What the task requires: Only one stretch of the data below is wanted: the lines starting at the one with "Moved by: Councillor Bortolin" and ending at the one with "5) Committee Reports (as presented)", both included, given again exactly.

Data entries
Content starts

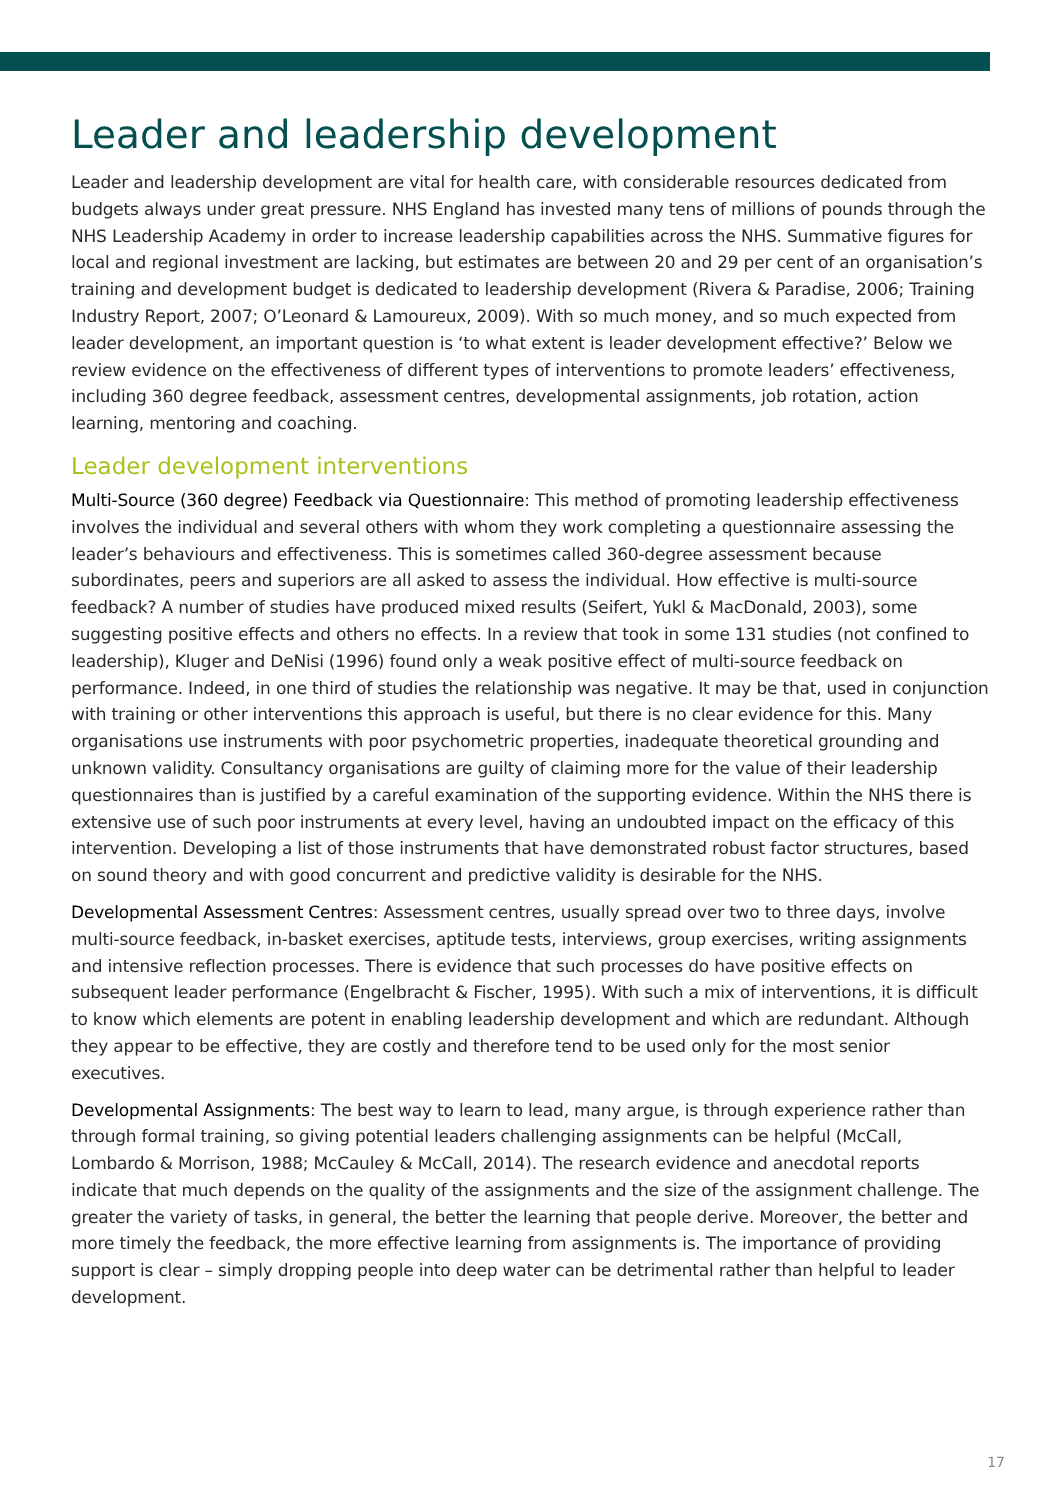Leader and leadership development
Leader and leadership development are vital for health care, with considerable resources dedicated from budgets always under great pressure. NHS England has invested many tens of millions of pounds through the NHS Leadership Academy in order to increase leadership capabilities across the NHS. Summative figures for local and regional investment are lacking, but estimates are between 20 and 29 per cent of an organisation’s training and development budget is dedicated to leadership development (Rivera & Paradise, 2006; Training Industry Report, 2007; O’Leonard & Lamoureux, 2009). With so much money, and so much expected from leader development, an important question is ‘to what extent is leader development effective?’ Below we review evidence on the effectiveness of different types of interventions to promote leaders’ effectiveness, including 360 degree feedback, assessment centres, developmental assignments, job rotation, action learning, mentoring and coaching.
Leader development interventions
Multi-Source (360 degree) Feedback via Questionnaire: This method of promoting leadership effectiveness involves the individual and several others with whom they work completing a questionnaire assessing the leader’s behaviours and effectiveness. This is sometimes called 360-degree assessment because subordinates, peers and superiors are all asked to assess the individual. How effective is multi-source feedback? A number of studies have produced mixed results (Seifert, Yukl & MacDonald, 2003), some suggesting positive effects and others no effects. In a review that took in some 131 studies (not confined to leadership), Kluger and DeNisi (1996) found only a weak positive effect of multi-source feedback on performance. Indeed, in one third of studies the relationship was negative. It may be that, used in conjunction with training or other interventions this approach is useful, but there is no clear evidence for this. Many organisations use instruments with poor psychometric properties, inadequate theoretical grounding and unknown validity. Consultancy organisations are guilty of claiming more for the value of their leadership questionnaires than is justified by a careful examination of the supporting evidence. Within the NHS there is extensive use of such poor instruments at every level, having an undoubted impact on the efficacy of this intervention. Developing a list of those instruments that have demonstrated robust factor structures, based on sound theory and with good concurrent and predictive validity is desirable for the NHS.
Developmental Assessment Centres: Assessment centres, usually spread over two to three days, involve multi-source feedback, in-basket exercises, aptitude tests, interviews, group exercises, writing assignments and intensive reflection processes. There is evidence that such processes do have positive effects on subsequent leader performance (Engelbracht & Fischer, 1995). With such a mix of interventions, it is difficult to know which elements are potent in enabling leadership development and which are redundant. Although they appear to be effective, they are costly and therefore tend to be used only for the most senior executives.
Developmental Assignments: The best way to learn to lead, many argue, is through experience rather than through formal training, so giving potential leaders challenging assignments can be helpful (McCall, Lombardo & Morrison, 1988; McCauley & McCall, 2014). The research evidence and anecdotal reports indicate that much depends on the quality of the assignments and the size of the assignment challenge. The greater the variety of tasks, in general, the better the learning that people derive. Moreover, the better and more timely the feedback, the more effective learning from assignments is. The importance of providing support is clear – simply dropping people into deep water can be detrimental rather than helpful to leader development.
17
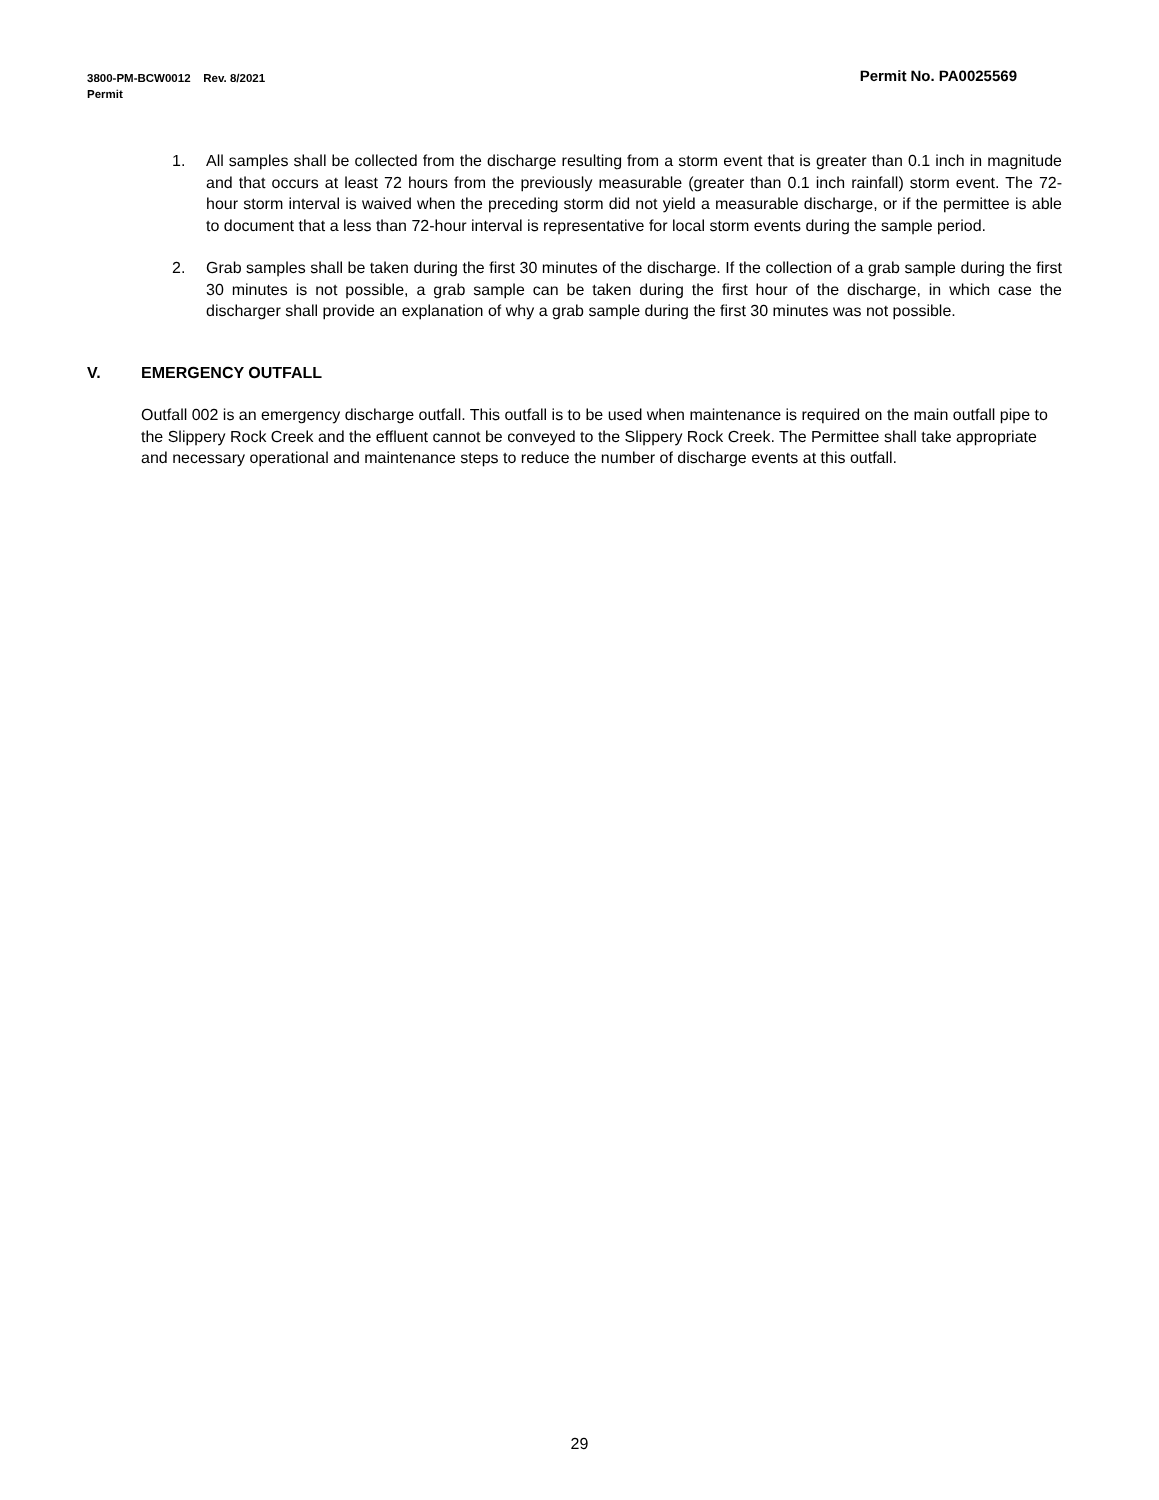Permit No. PA0025569 3800-PM-BCW0012 Rev. 8/2021
Permit
1. All samples shall be collected from the discharge resulting from a storm event that is greater than 0.1 inch in magnitude and that occurs at least 72 hours from the previously measurable (greater than 0.1 inch rainfall) storm event. The 72-hour storm interval is waived when the preceding storm did not yield a measurable discharge, or if the permittee is able to document that a less than 72-hour interval is representative for local storm events during the sample period.
2. Grab samples shall be taken during the first 30 minutes of the discharge. If the collection of a grab sample during the first 30 minutes is not possible, a grab sample can be taken during the first hour of the discharge, in which case the discharger shall provide an explanation of why a grab sample during the first 30 minutes was not possible.
V. EMERGENCY OUTFALL
Outfall 002 is an emergency discharge outfall. This outfall is to be used when maintenance is required on the main outfall pipe to the Slippery Rock Creek and the effluent cannot be conveyed to the Slippery Rock Creek. The Permittee shall take appropriate and necessary operational and maintenance steps to reduce the number of discharge events at this outfall.
29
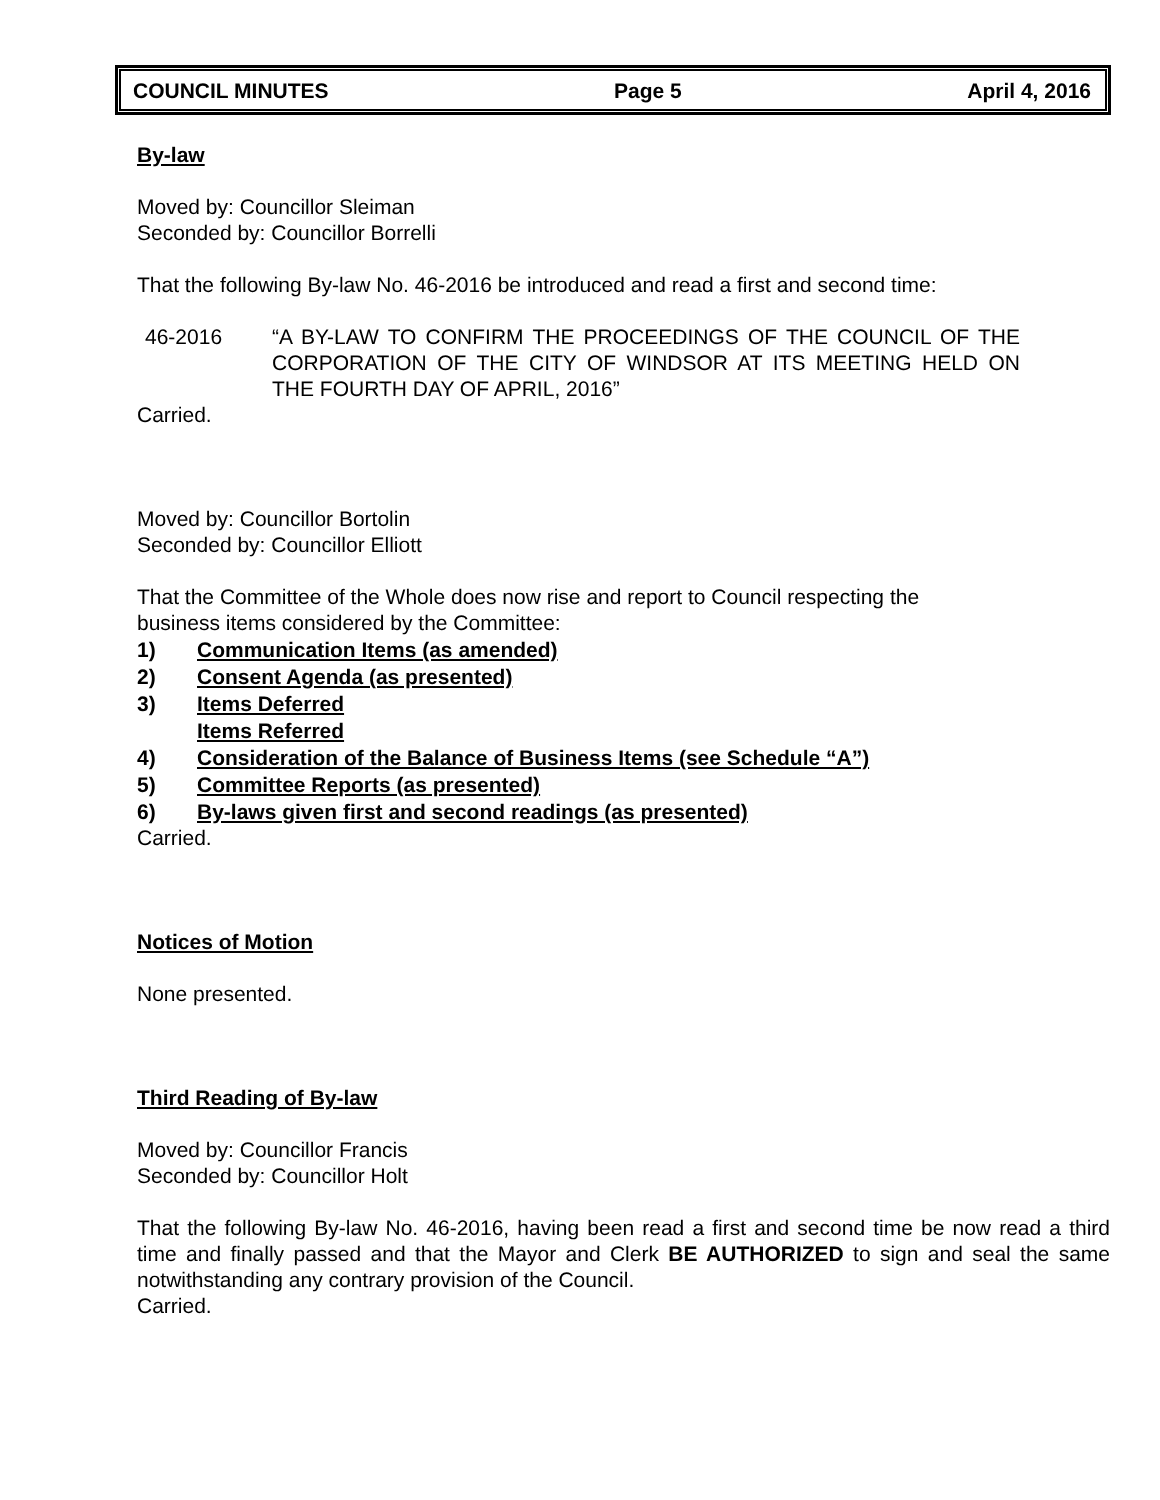COUNCIL MINUTES Page 5 April 4, 2016
By-law
Moved by: Councillor Sleiman
Seconded by: Councillor Borrelli
That the following By-law No. 46-2016 be introduced and read a first and second time:
46-2016 “A BY-LAW TO CONFIRM THE PROCEEDINGS OF THE COUNCIL OF THE CORPORATION OF THE CITY OF WINDSOR AT ITS MEETING HELD ON THE FOURTH DAY OF APRIL, 2016”
Carried.
Moved by: Councillor Bortolin
Seconded by: Councillor Elliott
That the Committee of the Whole does now rise and report to Council respecting the
business items considered by the Committee:
1) Communication Items (as amended)
2) Consent Agenda (as presented)
3) Items Deferred
Items Referred
4) Consideration of the Balance of Business Items (see Schedule “A”)
5) Committee Reports (as presented)
6) By-laws given first and second readings (as presented)
Carried.
Notices of Motion
None presented.
Third Reading of By-law
Moved by: Councillor Francis
Seconded by: Councillor Holt
That the following By-law No. 46-2016, having been read a first and second time be now read a third time and finally passed and that the Mayor and Clerk BE AUTHORIZED to sign and seal the same notwithstanding any contrary provision of the Council.
Carried.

Content ends

Answer to the problem:
Moved by: Councillor Bortolin
Seconded by: Councillor Elliott
That the Committee of the Whole does now rise and report to Council respecting the
business items considered by the Committee:
1) Communication Items (as amended)
2) Consent Agenda (as presented)
3) Items Deferred
Items Referred
4) Consideration of the Balance of Business Items (see Schedule “A”)
5) Committee Reports (as presented)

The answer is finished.